__EXERCISE DIRECTIONS__
Though the entries contain pictures, the copy you make should hold only the rest, exactly as written.

__RECORDS FOR THIS EXERCISE__
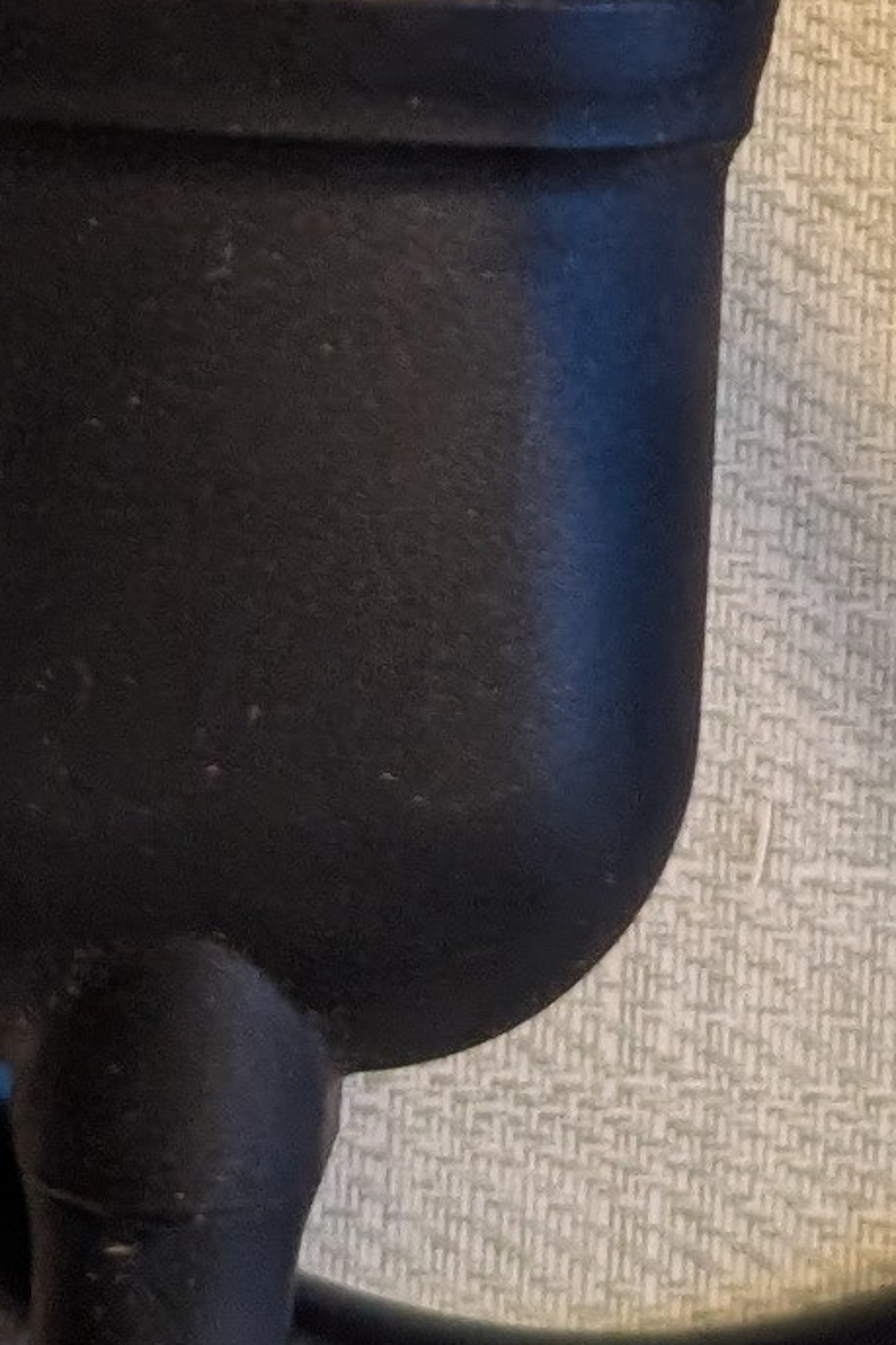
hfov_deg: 9.3
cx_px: 675
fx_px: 5528
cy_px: -1283
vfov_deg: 12.4
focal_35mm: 148
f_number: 1.68
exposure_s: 1/124
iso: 193
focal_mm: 6.9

__SOLVED PROBLEM__
hfov_deg: 9.3
cx_px: 675
fx_px: 5528
cy_px: -1283
vfov_deg: 12.4
focal_35mm: 148
f_number: 1.68
exposure_s: 1/124
iso: 193
focal_mm: 6.9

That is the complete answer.